Влияние микропластиков также привлекает внимание как новая форма воздействия EDC-подобных соединений. Полиэтиленовые микропластики активируют апоптоз в клетках яичников карпа, в том числе через каскад miR-132/CAPN (англ. microRNA-132/calpain; микроРНК-132/кальпаин), регулирующий экспрессию проапоптотических генов. Дополнительно отмечена активация воспалительного пути TRAF6/NF-κB (англ. TNF receptor-associated factor 6/nuclear factor kappa-light-chain-enhancer of activated B cells; фактор, ассоциированный с рецептором опухолевого некроза 6/ядерный фактор κB, усиливающий экспрессию легкой цепи иммуноглобулина в активированных B-клетках), что указывает на сочетанное влияние апоптоза и воспаления в патогенезе нарушения овариальной функции [55].
Эти результаты подчеркивают, что EDC оказывают полиморфное и многокомпонентное воздействие на клетки яичников, нарушая как пролиферативные, так и антиапоптотические механизмы, что приводит к преждевременному истощению фолликулярного пула и, как следствие, снижению фертильности и риску бесплодия. Учитывая критическую роль сбалансированной регуляции клеточной гибели в поддержании овариального резерва, дальнейшее исследование молекулярных механизмов EDC-индуцированного апоптоза является приоритетной задачей в области репродуктивной токсикологии.
═══
** Изучите материал **
(1) Перепишите без изменений фрагмент исходного текста, который начинается со слов «Эти результаты подчеркивают, что» и заканчивается словами «области репродуктивной токсикологии.».
(2) Почему в исходном тексте дальнейшее изучение молекулярных механизмов EDC-индуцированного апоптоза названо приоритетной задачей репродуктивной токсикологии? Ответьте в одном–трёх предложениях.

** Исходные данные **
═══
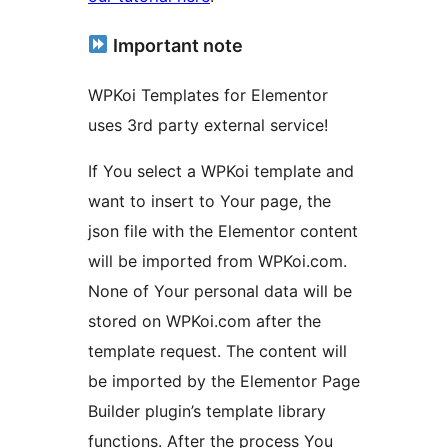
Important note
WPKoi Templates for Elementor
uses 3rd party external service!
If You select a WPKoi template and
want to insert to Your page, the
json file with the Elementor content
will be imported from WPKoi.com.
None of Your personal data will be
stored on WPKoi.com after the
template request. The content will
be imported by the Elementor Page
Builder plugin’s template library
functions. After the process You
═══
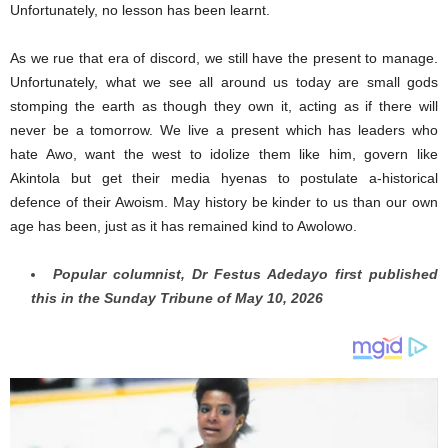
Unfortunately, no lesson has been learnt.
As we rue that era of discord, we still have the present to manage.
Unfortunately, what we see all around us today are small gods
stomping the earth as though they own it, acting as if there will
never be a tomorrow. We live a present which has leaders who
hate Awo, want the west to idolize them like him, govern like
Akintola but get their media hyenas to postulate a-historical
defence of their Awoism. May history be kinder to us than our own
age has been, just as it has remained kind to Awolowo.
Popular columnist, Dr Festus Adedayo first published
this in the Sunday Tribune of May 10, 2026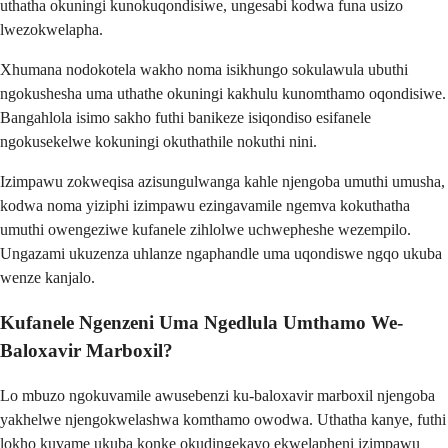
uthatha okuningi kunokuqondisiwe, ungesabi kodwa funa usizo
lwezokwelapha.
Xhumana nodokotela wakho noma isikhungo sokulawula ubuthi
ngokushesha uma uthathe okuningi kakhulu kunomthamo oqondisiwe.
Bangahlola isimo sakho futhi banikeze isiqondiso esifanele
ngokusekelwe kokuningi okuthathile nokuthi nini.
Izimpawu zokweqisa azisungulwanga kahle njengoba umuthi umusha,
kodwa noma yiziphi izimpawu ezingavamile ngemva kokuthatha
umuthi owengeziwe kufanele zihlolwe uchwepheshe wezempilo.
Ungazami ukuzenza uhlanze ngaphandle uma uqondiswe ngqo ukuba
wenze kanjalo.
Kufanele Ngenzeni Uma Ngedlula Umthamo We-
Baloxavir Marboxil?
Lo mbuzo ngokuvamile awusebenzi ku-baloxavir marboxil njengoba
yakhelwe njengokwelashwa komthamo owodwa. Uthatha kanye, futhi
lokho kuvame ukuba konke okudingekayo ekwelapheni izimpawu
═══
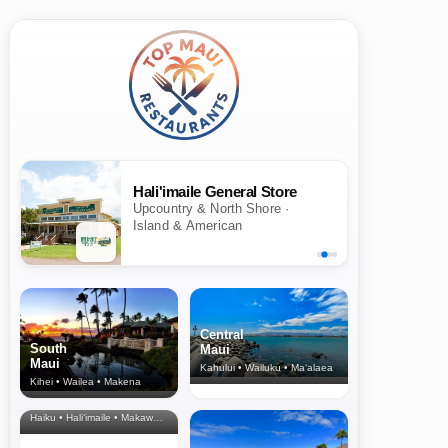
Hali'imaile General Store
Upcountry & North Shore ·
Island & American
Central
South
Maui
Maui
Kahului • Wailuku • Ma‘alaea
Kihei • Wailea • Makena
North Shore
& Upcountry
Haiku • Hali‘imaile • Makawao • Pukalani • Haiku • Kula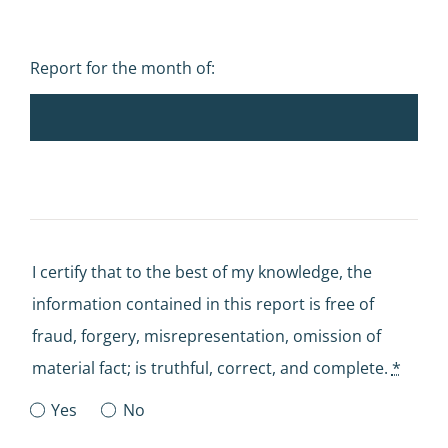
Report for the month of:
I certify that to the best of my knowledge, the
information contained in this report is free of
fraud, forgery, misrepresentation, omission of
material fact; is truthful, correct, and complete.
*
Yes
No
═══
** Ожидаемые результаты **
(1)
Эти результаты подчеркивают, что EDC оказывают полиморфное и многокомпонентное воздействие на клетки яичников, нарушая как пролиферативные, так и антиапоптотические механизмы, что приводит к преждевременному истощению фолликулярного пула и, как следствие, снижению фертильности и риску бесплодия. Учитывая критическую роль сбалансированной регуляции клеточной гибели в поддержании овариального резерва, дальнейшее исследование молекулярных механизмов EDC-индуцированного апоптоза является приоритетной задачей в области репродуктивной токсикологии.

(2) Сбалансированная регуляция клеточной гибели играет критическую роль в поддержании овариального резерва.